The New Year might have begun with one fiscal cliff avoided (for now maybe) but for one tenant the Old Year appeared to end in free-fall (pending the outcome of an appeal).
The latest* in a long line of cautionary break clause tales to hit the courts, reported by Cripps Harries Hall on their blog, concerns a tenant in Millbank Tower.
The break clause allowed the tenant to break the lease provided it satisfied various conditions including paying the rent up to and including the break date and paying one month's yearly rent as a reverse premium.
In February 2012 the tenant served notice to terminate the lease on 22 August 2012.
In June 2012, it paid a full quarter's rent and the quarterly service charge in advance (the June quarter runs from 24 June to 28 September (inclusive).
In September 2012, the landlord claimed that because the tenant had not also paid an amount equal to one month's rent as a reverse premium the break notice was ineffective.

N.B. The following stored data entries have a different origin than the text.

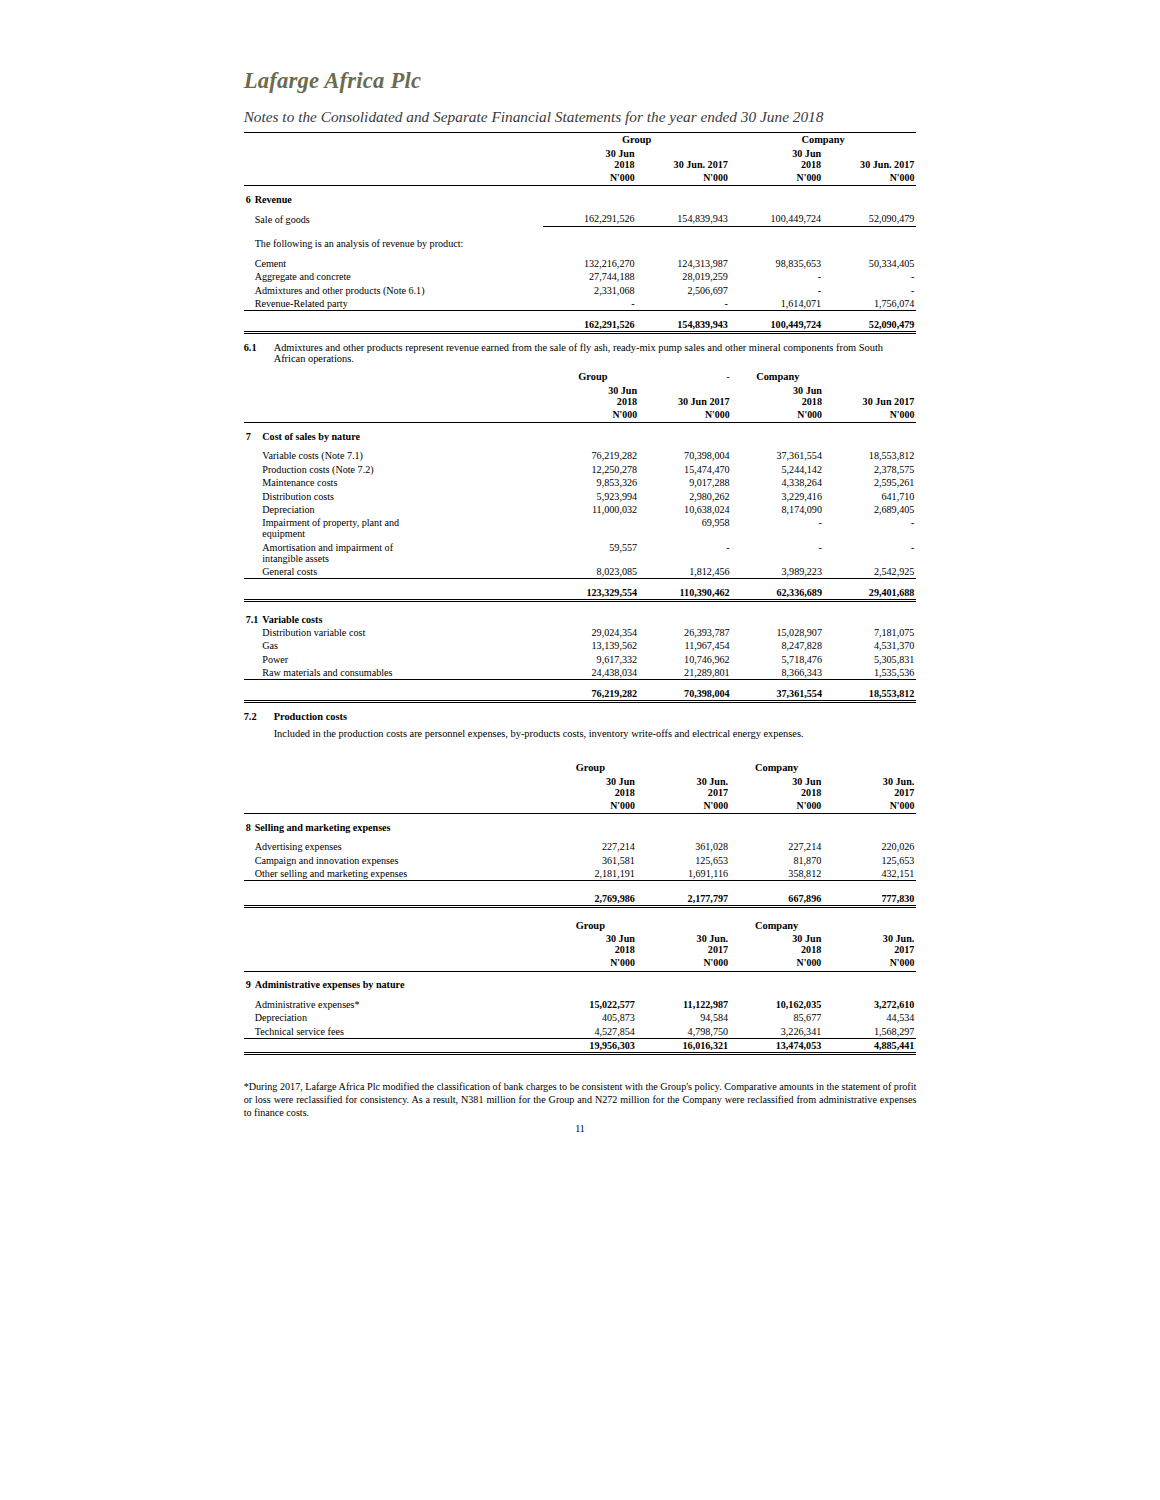Lafarge Africa Plc
Notes to the Consolidated and Separate Financial Statements for the year ended 30 June 2018
| | | Group | Company |
| | | 30 Jun 2018 | 30 Jun. 2017 | 30 Jun 2018 | 30 Jun. 2017 |
| | | N'000 | N'000 | N'000 | N'000 |
| 6 | Revenue | | | | |
| | Sale of goods | 162,291,526 | 154,839,943 | 100,449,724 | 52,090,479 |
| | The following is an analysis of revenue by product: |
| | Cement | 132,216,270 | 124,313,987 | 98,835,653 | 50,334,405 |
| | Aggregate and concrete | 27,744,188 | 28,019,259 | - | - |
| | Admixtures and other products (Note 6.1) | 2,331,068 | 2,506,697 | - | - |
| | Revenue-Related party | - | - | 1,614,071 | 1,756,074 |
| | | 162,291,526 | 154,839,943 | 100,449,724 | 52,090,479 |
6.1
Admixtures and other products represent revenue earned from the sale of fly ash, ready-mix pump sales and other mineral components from South African operations.
| | | Group | - | Company | |
| | | 30 Jun 2018 | 30 Jun 2017 | 30 Jun 2018 | 30 Jun 2017 |
| | | N'000 | N'000 | N'000 | N'000 |
| 7 | Cost of sales by nature | | | | |
| | Variable costs (Note 7.1) | 76,219,282 | 70,398,004 | 37,361,554 | 18,553,812 |
| | Production costs (Note 7.2) | 12,250,278 | 15,474,470 | 5,244,142 | 2,378,575 |
| | Maintenance costs | 9,853,326 | 9,017,288 | 4,338,264 | 2,595,261 |
| | Distribution costs | 5,923,994 | 2,980,262 | 3,229,416 | 641,710 |
| | Depreciation | 11,000,032 | 10,638,024 | 8,174,090 | 2,689,405 |
| | Impairment of property, plant and equipment | | 69,958 | - | - |
| | Amortisation and impairment of intangible assets | 59,557 | - | - | - |
| | General costs | 8,023,085 | 1,812,456 | 3,989,223 | 2,542,925 |
| | | 123,329,554 | 110,390,462 | 62,336,689 | 29,401,688 |
| 7.1 | Variable costs | | | | |
| | Distribution variable cost | 29,024,354 | 26,393,787 | 15,028,907 | 7,181,075 |
| | Gas | 13,139,562 | 11,967,454 | 8,247,828 | 4,531,370 |
| | Power | 9,617,332 | 10,746,962 | 5,718,476 | 5,305,831 |
| | Raw materials and consumables | 24,438,034 | 21,289,801 | 8,366,343 | 1,535,536 |
| | | 76,219,282 | 70,398,004 | 37,361,554 | 18,553,812 |
7.2
Production costs
Included in the production costs are personnel expenses, by-products costs, inventory write-offs and electrical energy expenses.
| | | Group | | Company | |
| | | 30 Jun 2018 | 30 Jun. 2017 | 30 Jun 2018 | 30 Jun. 2017 |
| | | N'000 | N'000 | N'000 | N'000 |
| 8 | Selling and marketing expenses | | | | |
| | Advertising expenses | 227,214 | 361,028 | 227,214 | 220,026 |
| | Campaign and innovation expenses | 361,581 | 125,653 | 81,870 | 125,653 |
| | Other selling and marketing expenses | 2,181,191 | 1,691,116 | 358,812 | 432,151 |
| | | 2,769,986 | 2,177,797 | 667,896 | 777,830 |
| | | Group | | Company | |
| | | 30 Jun 2018 | 30 Jun. 2017 | 30 Jun 2018 | 30 Jun. 2017 |
| | | N'000 | N'000 | N'000 | N'000 |
| 9 | Administrative expenses by nature | | | | |
| | Administrative expenses* | 15,022,577 | 11,122,987 | 10,162,035 | 3,272,610 |
| | Depreciation | 405,873 | 94,584 | 85,677 | 44,534 |
| | Technical service fees | 4,527,854 | 4,798,750 | 3,226,341 | 1,568,297 |
| | | 19,956,303 | 16,016,321 | 13,474,053 | 4,885,441 |
*During 2017, Lafarge Africa Plc modified the classification of bank charges to be consistent with the Group's policy. Comparative amounts in the statement of profit or loss were reclassified for consistency. As a result, N381 million for the Group and N272 million for the Company were reclassified from administrative expenses to finance costs.
11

The tenant claimed that the payment it had made included two months' rent up to and including the break date, and the one month reverse premium.
The court ruled in favour of the landlord, saying a full quarter's rent had to be paid plus the reverse premium of one month's rent.
Unless it succeeds on appeal, the tenant will apparently be liable for rent of almost £1.5 million over the next four years.
I can't comment on the particular facts of the case or the wording of the lease as I've not seen a full report, and anyway it's being appealed so we'll have to wait and see what arguments the tenant makes when the case is fully reported.
As a general point though, we have seen before that unless the lease specifically provides otherwise, there is no general common law right to apportion rent.
So, as a tenant, if your rent is paid quarterly, the break date falls within a quarter, and the lease requires you to pay rent up to the break date, you should pay the quarter's rent in full when it becomes due.
Any arguments over whether you should be reimbursed for the time you've paid for which falls after the break date are best left until after the lease has been successfully terminated.
Even though it might seem expensive to do so at the time, you must follow your lease terms to the letter if you wish to exercise a break, as the amount in question is likely to be far less than the cost of remaining the tenant of property you wanted to leave behind.
The appeal in this latest case is expected to be heard in February 2013 [Update 6/3/13 - the case was settled out of court.]